そのため、リノベーションで間取りをプランニングする際に、お気に入りの家具や、気に入った設備機器が入る角度で、家の中に配置した後に、間仕切りを立てて間取りを決めていくという方法で、お気に入りの家具やキッチンを置けるようにした方もいらっしゃいます。
ここからは、斜めに間仕切ることによって生じるデメリットをご紹介します。実際にリノベーションの際に採用するかどうかは、デメリットについても知ったうえで検討しましょう。
部屋や壁のど真ん中に配置するような家具であれば問題ないかもしれませんが、部屋の角は鋭角になるため、家具の配置が難しくなってしまいます。
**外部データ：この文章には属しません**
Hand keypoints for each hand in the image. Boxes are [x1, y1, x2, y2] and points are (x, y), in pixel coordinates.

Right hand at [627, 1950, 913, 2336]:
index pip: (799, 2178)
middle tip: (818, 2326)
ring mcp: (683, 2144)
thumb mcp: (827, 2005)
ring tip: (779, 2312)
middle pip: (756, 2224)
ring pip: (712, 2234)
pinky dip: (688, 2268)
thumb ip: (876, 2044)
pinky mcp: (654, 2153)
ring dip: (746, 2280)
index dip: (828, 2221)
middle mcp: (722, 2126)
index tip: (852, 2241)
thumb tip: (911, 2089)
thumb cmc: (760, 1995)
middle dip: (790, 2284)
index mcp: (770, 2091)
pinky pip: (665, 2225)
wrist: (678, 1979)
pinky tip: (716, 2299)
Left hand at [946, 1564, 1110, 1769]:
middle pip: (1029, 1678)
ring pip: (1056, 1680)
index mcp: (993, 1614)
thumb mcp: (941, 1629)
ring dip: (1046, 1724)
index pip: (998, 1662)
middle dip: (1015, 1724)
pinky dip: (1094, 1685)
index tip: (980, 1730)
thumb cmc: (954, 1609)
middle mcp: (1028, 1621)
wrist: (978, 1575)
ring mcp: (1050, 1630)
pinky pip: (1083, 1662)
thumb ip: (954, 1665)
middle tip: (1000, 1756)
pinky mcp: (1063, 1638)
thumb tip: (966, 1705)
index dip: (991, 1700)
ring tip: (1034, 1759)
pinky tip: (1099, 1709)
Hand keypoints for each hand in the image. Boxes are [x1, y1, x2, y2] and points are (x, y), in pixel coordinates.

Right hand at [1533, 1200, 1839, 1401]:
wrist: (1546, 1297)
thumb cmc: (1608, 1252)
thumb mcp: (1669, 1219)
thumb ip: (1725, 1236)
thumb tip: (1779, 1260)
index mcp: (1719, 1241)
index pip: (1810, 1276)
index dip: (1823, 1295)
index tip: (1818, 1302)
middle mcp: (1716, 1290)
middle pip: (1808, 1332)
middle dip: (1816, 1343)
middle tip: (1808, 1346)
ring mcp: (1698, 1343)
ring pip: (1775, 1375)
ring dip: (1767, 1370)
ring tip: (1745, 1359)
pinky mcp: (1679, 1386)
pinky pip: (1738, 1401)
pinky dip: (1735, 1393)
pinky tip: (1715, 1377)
また、部屋の角度に合った家具は、既製品では売っていないというデメリットもあります。
そのため、メリットで取り上げたように、大きめの家具や設備に合わせて斜めの間取りを考える場合でも、他の家具がうまく配置できるかどうか、家具のサイズや位置を図面に落とし込みながらプランニングしましょう。また、デッドスペースになりやすい角部分に造り付けの棚や収納を設けたり、フロアライトや観葉植物を飾ったりするなどの、使い道を決めておくなら、デッドスペースにならずにすみます。
メリットと相反して、斜めにすることで狭く見える場合もあるので注意が必要です。台形の部屋は特に、広がる方向を見れば広く感じるということは、反対に狭まる方向から見ると、部屋は狭く見えてしまうということになるからです。
この場合も、デメリットを視覚的に解決するため、角になる部分に収納を設けたり、窓がくるようにしたり、観葉植物を置くなどの工夫が必要です。
長方形の部屋に合わせて張るフローリングや壁紙に比べ、斜めに間仕切った部屋に張る場合は、斜め部分のロスが出てしまうので、内装材が余分に必要となり材料費が高くなる可能性があります。工事の手間もかかるので、工期も長くなってしまうかもしれません。
リノベーション費用を抑えたいと思っておられる方は、間取りや間仕切りの種類によっても費用が変わるので、確認が必要です。
家や空間を間取りや間仕切り壁によって斜めに仕切る方法は、モダンでオシャレな空間に仕上がります。また、部屋を広く開放的に見せたり、広い壁面を使って、絵を飾ったり、引き戸を取り付けたりすることも出来て、メリットが沢山あります。しかし、よくプランニングしたうえで採用しなければ、部屋の角がデッドスペースになったり、狭く感じたり、リノベーション費用が高くなったりする可能性があります。
デメリットを前もって理解しておけば、ちょっとした工夫で解決でき、メリットにすることさえ出来ます。自由な発想でプランニングすることで、空間を斜めに間仕切るというメリットを最大限に生かした家にリノベーション出来るかもしれません。